El Al Airlines will compensate all 400 passengers on its November 16 flight 002 from New York to Tel Aviv, which was rerouted due to delays to Athens, in order to avoid desecrating the Sabbath.
The passengers will get free round-trip tickets to Europe as compensation for the “inconvenience” caused them, the company reported on Monday. The exact terms pertaining to use of these tickets have yet to be clarified.
The flight earlier this month was beset by a series of delays. If, despite them, the pilots had continued on to their planned destination in Tel Aviv, the plane would have landed after Shabbat started. They opted to land instead in Athens, where all the passengers were asked to disembark.
The El Al plane then continued on to Israel, with luggage but no non-crew members on board, and two smaller Israir jets were sent to pick up the non-observant passengers in Athens and fly them to Tel Aviv. The rest of the passengers were flown to Tel Aviv only after Shabbat. Thus all of the passengers were inconvenienced to some degree.
The airline stressed again on Monday that it was not casting blame on anybody – observant or otherwise – for what happened. “El Al does not make distinctions between its customers by community, gender or nationality,” it stated.
El Al is the only airline in the world that grounds its planes for 24 hours a week, on the Sabbath.
Meanwhile, following the debacle, the ultra-Orthodox community has been threatening to boycott the national carrier. Among those issuing the boycott threat was a passenger on the November 16 flight, Sholom Ber Sorotzkin, head of the Ateret Shlomo Yeshiva. In a letter, he gave the company until Sunday night to issue a formal apology and to find a way to make amends to the greater community of Sabbath-observers.
On Monday morning Sorotzkin, an El Al frequent flier, flew to New York – on an El Al plane.
In light of the uproar that has ensued, it's apparent that El Al regrets the decision to allow the plane to Tel Aviv to depart, after delays on the ground in New York. The alternative would have been to delay the flight until after the Sabbath and to accommodate all the passengers in hotels.

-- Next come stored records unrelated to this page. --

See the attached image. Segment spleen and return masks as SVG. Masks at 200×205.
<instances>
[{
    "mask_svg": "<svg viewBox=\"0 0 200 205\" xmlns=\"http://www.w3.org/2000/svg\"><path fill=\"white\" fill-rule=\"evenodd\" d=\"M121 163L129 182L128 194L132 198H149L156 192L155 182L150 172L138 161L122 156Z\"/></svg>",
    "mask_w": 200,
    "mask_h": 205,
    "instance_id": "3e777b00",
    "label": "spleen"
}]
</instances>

In late 2006 the airline was boycotted by the ultra-Orthodox community, which cost the company about a million shekels a day, according to industry observers.
El Al can ill afford to alienate this community, or any other potential passengers. Just last month the company signed a new employment agreement with its air crews, jacking up annual wage costs to about 635 million shekels (about $170.3 million) a year, an increase of 82 million shekels compared with 2018. This comes at a time when the airlines' share of passenger traffic has been diminishing, despite the uptick in tourism to Israel and Israeli travel abroad.
Moreover, El Al is now heavily leveraged after purchasing seven Dreamliner jets at a cost of $1.2 billion, in addition to paying leasing fees totaling $922 million for nine Dreamliners.
Estimates are that the ultra-Orthodox community constitutes 20 percent of all passengers on the Tel Aviv-New York line, El Al's most profitable, and the carrier can ill afford to lose such a substantial a chunk of its customers.
The rub is that to get returns on its massive investment, El Al would have to operate its planes all the time – which is how low-cost companies operate. By comparison, EasyJet planes aren’t supposed to have more than 25 minutes' turnaround time on the ground.
It bears mention the ultra-Orthodox have ignored the fact that El Al’s subsidiary, Sun D’or, flies on Shabbat.
In his letter to the company, Sorotzkin had written that if his conditions were not met, he and the entire ultra-Orthodox community would be forced to change their allegiance to an airline that “does not come between a man and his devotion, does not ridicule the value and the holiness of the nation of God, its institutions or its principles.”